TV station says it fired meteorologist for replying to viewer on Facebook

Louisiana meteorologist Rhonda Lee was fired after responding on Facebook to viewer comments, including one about her hair. Her employer, KTBS, says she was fired because responding at all is a violation of company procedure.

During an appearance on CNN’s “Starting Point” with Soledad O’Brien, Lee says she’s been denied job interviews because of her hair. “I even had a news director once say that my hair was too aggressive for Sacramento.”

Rhonda Lee’s bio remains on the TV station’s website.

Lee says she responded to the comment after it “sat and festered” for five days. Richard Prince and The Grio republished the comment and response:

On Oct. 1, a viewer identified as Emmitt Vascocu wrote, “the black lady that does the news is a very nice lady.the only thing is she needs to wear a wig or grow some more hair. im not sure if she is a cancer patient. but still its not something myself that i think looks good on tv. what about letting someone a male have waist long hair do the news.what about that (cq).”

Lee replied… [Oct. 6], “Hello Emmitt–I am the ‘black lady’ to which you are referring. I’m sorry you don’t like my ethnic hair. And no I don’t have cancer. I’m a non-smoking, 5’3, 121 lbs, 25 mile a week running, 37.5 year old woman, and I’m in perfectly healthy physical condition.

“I am very proud of my African-American ancestry which includes my hair. For your edification: traditionally our hair doesn’t grow downward. It grows upward. Many Black women use strong straightening agents in order to achieve a more European grade of hair and that is their choice. However in my case I don’t find it necessary. I’m very proud of who I am and the standard of beauty I display. Women come in all shapes, sizes, nationalities, and levels of beauty. Showing little girls that being comfortable in the skin and HAIR God gave me is my contribution to society. Little girls (and boys for that matter) need to see that what you look like isn’t a reason to not achieve their goals.

“Conforming to one standard isn’t what being American is about and I hope you can embrace that.

“Thank you for your comment and have a great weekend and thank for watching.”

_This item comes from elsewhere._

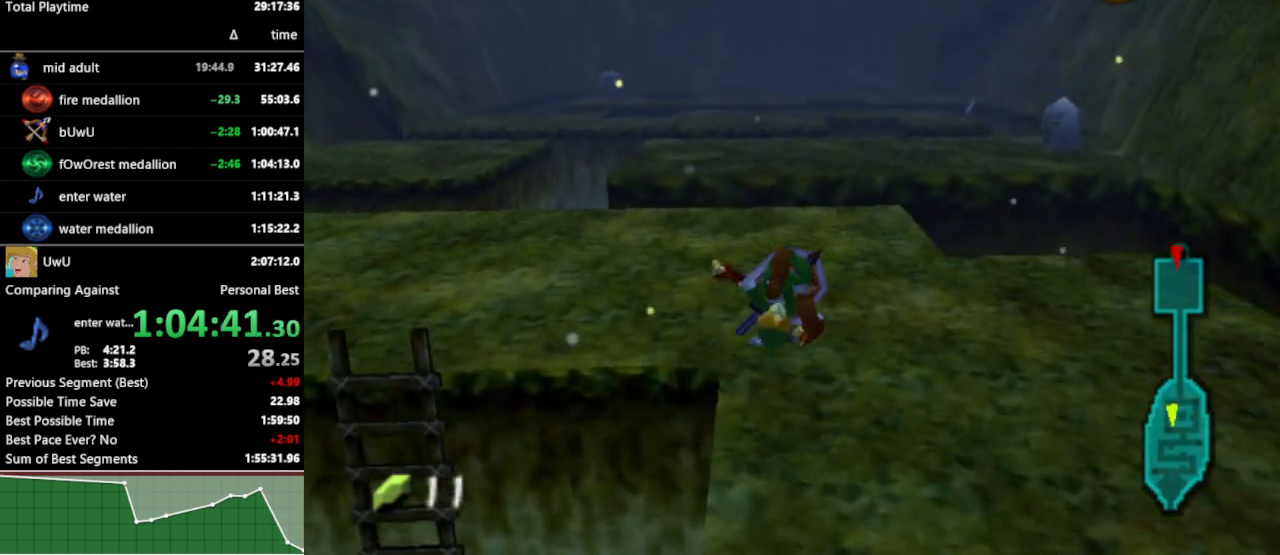
{"buttons": [], "left_stick": "up", "right_stick": "center", "events": [[333, "A", "down"], [467, "A", "up"]]}
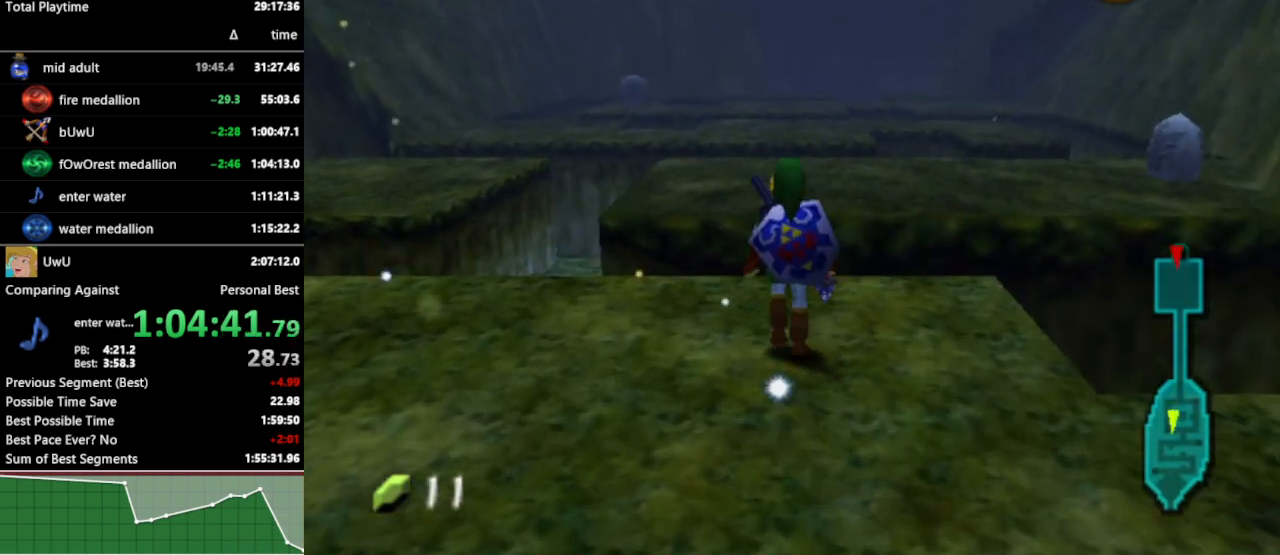
{"buttons": [], "left_stick": "up", "right_stick": "center", "events": []}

KTBS News Director Randy Bain released a statement that said, “If harsh viewer comments are posted on the station’s official website, there is a specific procedure to follow. Ms. Rhonda Lee was let go for repeatedly violating that procedure after being warned multiple times of the consequences if her behavior continued.”

Lee says she “has yet to see” such a policy or procedure. O’Brien showed an email, also posted on Facebook, sent August 30 from a station marketing manager to staff, including Lee. It reads:

When we see complaints from viewers, it’s best not to respond at all. … If you choose to respond to these complaints, there is only one proper response: Provide them with [redacted name] contact information, and tell them he would be glad to speak with them about their concerns. Once again, this is the only proper response.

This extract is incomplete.